**DATA SUPPLIED**.
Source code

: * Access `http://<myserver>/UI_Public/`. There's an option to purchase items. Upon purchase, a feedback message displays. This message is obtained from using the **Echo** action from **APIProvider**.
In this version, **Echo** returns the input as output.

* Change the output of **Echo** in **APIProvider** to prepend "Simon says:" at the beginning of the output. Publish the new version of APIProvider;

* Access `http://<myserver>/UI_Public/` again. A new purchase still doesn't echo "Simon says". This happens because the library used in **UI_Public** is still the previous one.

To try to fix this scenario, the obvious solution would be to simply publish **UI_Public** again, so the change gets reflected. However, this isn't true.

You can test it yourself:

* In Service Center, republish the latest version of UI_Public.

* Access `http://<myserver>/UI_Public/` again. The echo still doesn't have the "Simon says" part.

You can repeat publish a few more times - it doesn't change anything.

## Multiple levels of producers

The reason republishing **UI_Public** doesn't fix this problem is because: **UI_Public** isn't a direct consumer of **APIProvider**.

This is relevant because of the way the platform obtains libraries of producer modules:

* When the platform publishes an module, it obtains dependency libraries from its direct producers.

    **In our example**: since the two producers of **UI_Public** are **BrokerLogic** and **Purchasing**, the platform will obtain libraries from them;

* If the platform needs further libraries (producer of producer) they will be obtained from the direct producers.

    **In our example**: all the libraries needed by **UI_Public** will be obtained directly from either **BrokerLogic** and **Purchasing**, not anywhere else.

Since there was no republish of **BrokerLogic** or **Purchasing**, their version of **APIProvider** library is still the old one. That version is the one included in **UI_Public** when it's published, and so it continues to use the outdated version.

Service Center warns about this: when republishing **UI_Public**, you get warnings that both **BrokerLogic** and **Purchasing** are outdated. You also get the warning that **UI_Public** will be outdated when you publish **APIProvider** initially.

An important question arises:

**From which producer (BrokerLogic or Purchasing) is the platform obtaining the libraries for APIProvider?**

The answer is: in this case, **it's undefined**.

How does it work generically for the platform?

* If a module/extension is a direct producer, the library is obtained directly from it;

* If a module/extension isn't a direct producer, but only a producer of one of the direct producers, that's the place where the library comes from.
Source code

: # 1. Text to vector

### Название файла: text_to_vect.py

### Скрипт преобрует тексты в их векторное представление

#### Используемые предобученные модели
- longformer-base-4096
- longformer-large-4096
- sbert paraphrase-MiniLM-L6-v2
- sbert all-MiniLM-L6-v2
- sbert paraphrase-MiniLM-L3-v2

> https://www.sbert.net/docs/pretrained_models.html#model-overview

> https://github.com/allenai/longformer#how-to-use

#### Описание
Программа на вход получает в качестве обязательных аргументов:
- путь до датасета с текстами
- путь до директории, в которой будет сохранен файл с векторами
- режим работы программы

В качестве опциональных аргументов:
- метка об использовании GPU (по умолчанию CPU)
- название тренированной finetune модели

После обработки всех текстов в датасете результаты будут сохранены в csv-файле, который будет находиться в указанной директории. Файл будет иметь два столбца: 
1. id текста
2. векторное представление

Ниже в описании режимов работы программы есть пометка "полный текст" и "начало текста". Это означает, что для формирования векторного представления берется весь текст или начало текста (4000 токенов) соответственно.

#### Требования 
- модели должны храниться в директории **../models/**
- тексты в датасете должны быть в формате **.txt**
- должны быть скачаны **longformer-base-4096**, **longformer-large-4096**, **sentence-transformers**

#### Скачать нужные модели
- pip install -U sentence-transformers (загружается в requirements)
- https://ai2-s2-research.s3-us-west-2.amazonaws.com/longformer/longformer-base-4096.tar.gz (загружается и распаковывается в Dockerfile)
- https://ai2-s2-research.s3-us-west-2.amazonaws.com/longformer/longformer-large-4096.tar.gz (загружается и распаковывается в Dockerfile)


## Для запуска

**WORK TASK**.
For every line of the material that holds the word "Access", make a copy.

**WRITTEN SOLUTION**.
: * Access `http://<myserver>/UI_Public/`. There's an option to purchase items. Upon purchase, a feedback message displays. This message is obtained from using the **Echo** action from **APIProvider**.
* Access `http://<myserver>/UI_Public/` again. A new purchase still doesn't echo "Simon says". This happens because the library used in **UI_Public** is still the previous one.
* Access `http://<myserver>/UI_Public/` again. The echo still doesn't have the "Simon says" part.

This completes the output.